Bigger than the game

BY MIKE WARREN
MARSHFIELD – Before the Marshfield Tigers and St. Croix Central girls basketball teams squared off Dec. 17 at Marshfield High School, they teamed up to donate fleece tie blankets to pediatric patients at the Marshfield Medical Center.

“Team building is kind of like your foundation,” said Marshfield Head Coach Taylor Varsho, after the donation was made. “If your team gets along, if your team’s in it for one common goal, that’s how you build, and you can’t build upwards if you don’t have that foundation. So, the girls that came in and did the tie blankets on a Sunday afternoon just goes to show the commitment level,” Varsho added. “They want to be around each other. They want to build that culture here. So, what a great opportunity for us to give back to the community, to give back to people in need, and to have another team wanting to do that with us.”
The St. Croix Central Panthers aren’t just any other team. Their head coach has a history with Taylor and the Varsho family.
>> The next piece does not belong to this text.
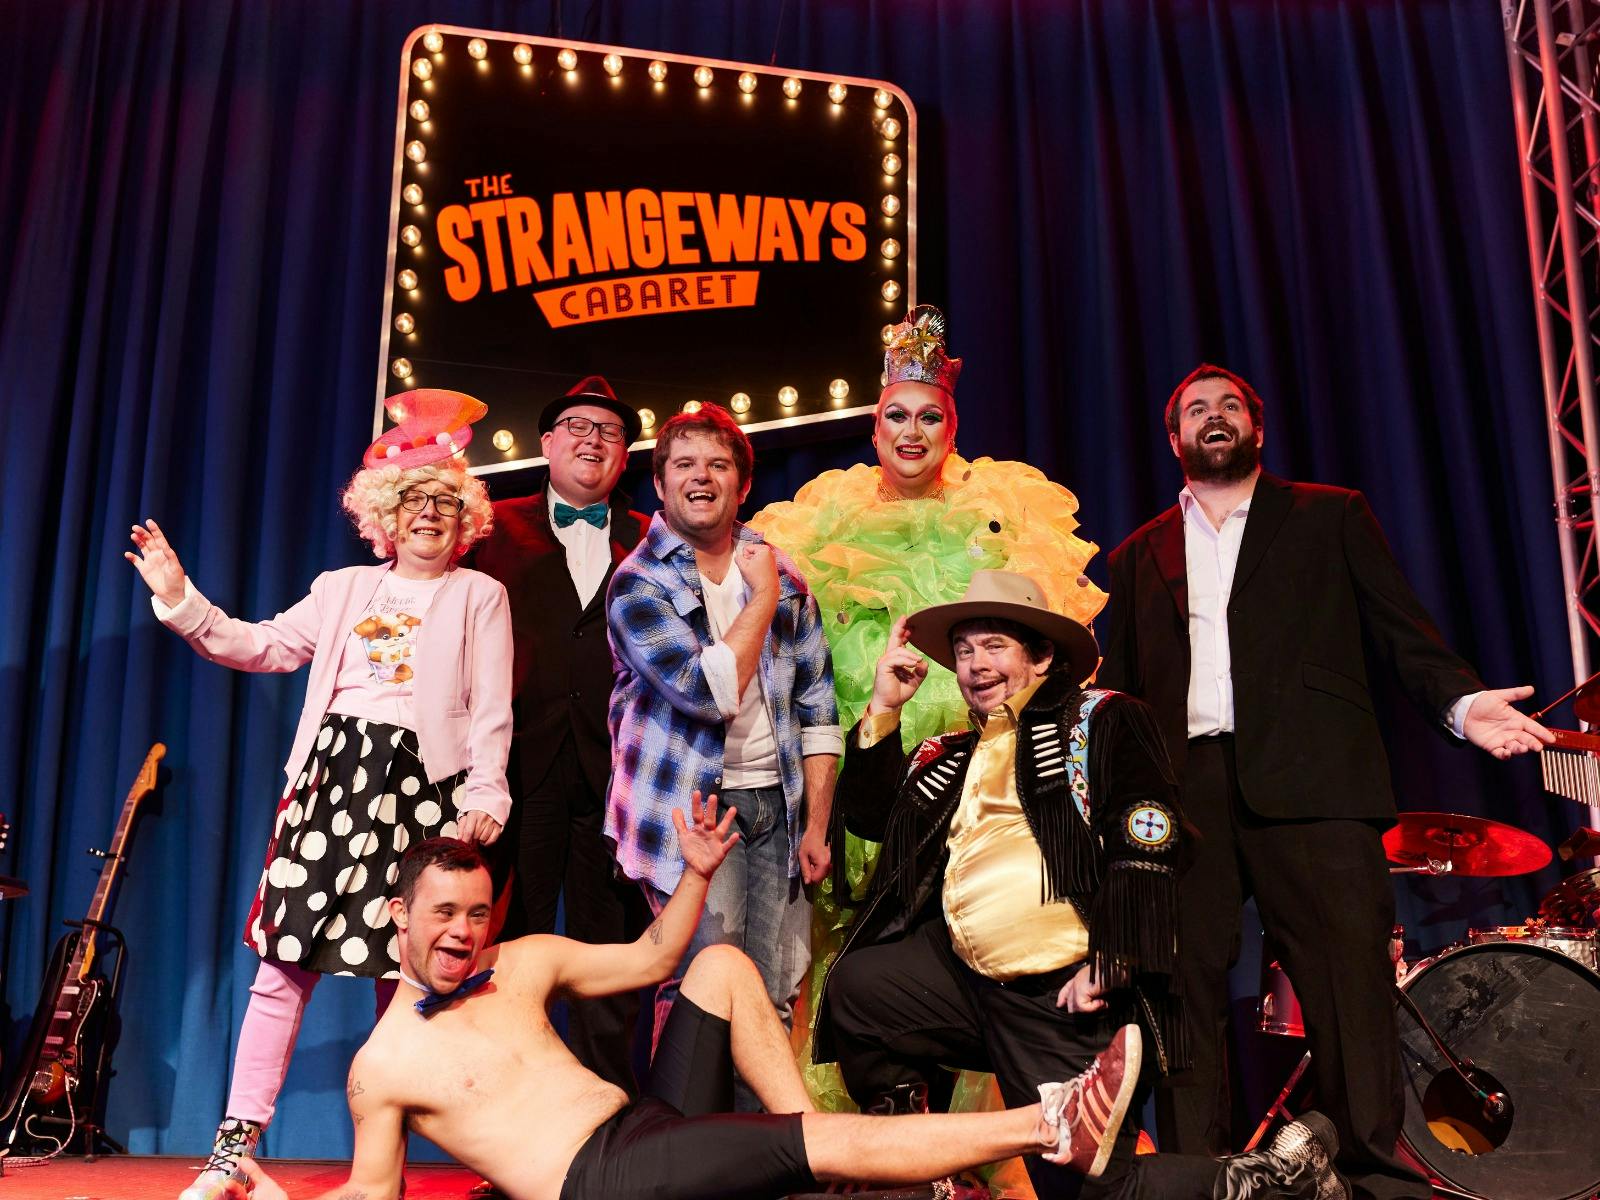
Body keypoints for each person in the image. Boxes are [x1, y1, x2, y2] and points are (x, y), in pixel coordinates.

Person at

“Taylor and I have been friends for quite a while, and we just stayed in contact, and we have a lot of similar basketball philosophies, as well as ‘What the Game is About’ philosophies, and it’s about things way bigger than the game of basketball,” said Panthers Head Coach Holly Spoo. “So, we’ve just kind of been in contact about wanting to get something together, so we set up the game, and then we wanted to do something together as a team that’s more than basketball,” Spoo added.
Ahead of her team’s visit, Spoo and her wife Kelly McNamara reached out to the Marshfield Medical Center about possible volunteer or service opportunities, and that’s when the tie blanket idea came up.
“When Holly and Taylor talked about setting this up, it was about more than basketball,” McNamara said. “One of the things that we’re really trying to instill in the program and in these young women is that basketball is one component of it, but the life skills, the communication skills, the team building, the ability to help somebody out when they need help is really what we want them to get out of their high school basketball career experience, and being able to give back to a community that we’re coming to visit is part of that,” added McNamara. “The tie blankets, the kids love to make them. They can talk, and they can socialize. It doesn’t require a ton of thinking, but it also is something that comes together fairly easy and it’s a pretty cool product to have at the end of the day. They’ll give tie blankets to each other as gifts, so being able to make them and then give them to the pediatric unit here in Marshfield was just something that…this isn’t just a trip to come play basketball. It’s to get to know other kids. It’s to give something back to the community that we’re visiting. That was super important to the program.”
Each team donated 15 blankets, after having breakfast together as a group at Melody Gardens.
“Holly and I go back to when I played in high school,” Varsho recalls. “She kind of helped me with the whole recruiting process and getting my name out there, being from central Wisconsin, never playing on a travel AAU team. I really took pride in being a three-sport athlete here at the high school, and Holly helped me with that recruiting process. It’s all about connections when you wanna go play at the next level. Holly has a ton of knowledge in the game. She is a phenomenal coach and really building the program in St. Croix. So, she asked me last year, ‘Hey, would you wanna play?’ I said, ‘Absolutely. Why not have a team-building opportunity?’ It’s just a great community connection to building two teams. And this is bigger than the game of basketball – donating tie blankets, which is something small, but to people that are in need is a huge thing. So, ‘Bigger than the game’ is the quote for the day.”
Taylor knew of Spoo through her college basketball career at UW-Oshkosh – the same school her father, Gary Varsho, played his college baseball.
By the way, the Tigers won the game, 61-41, to start the season 8-0. Dani Minsaas led Marshfield with 26 points. Ayana Bousum added 16.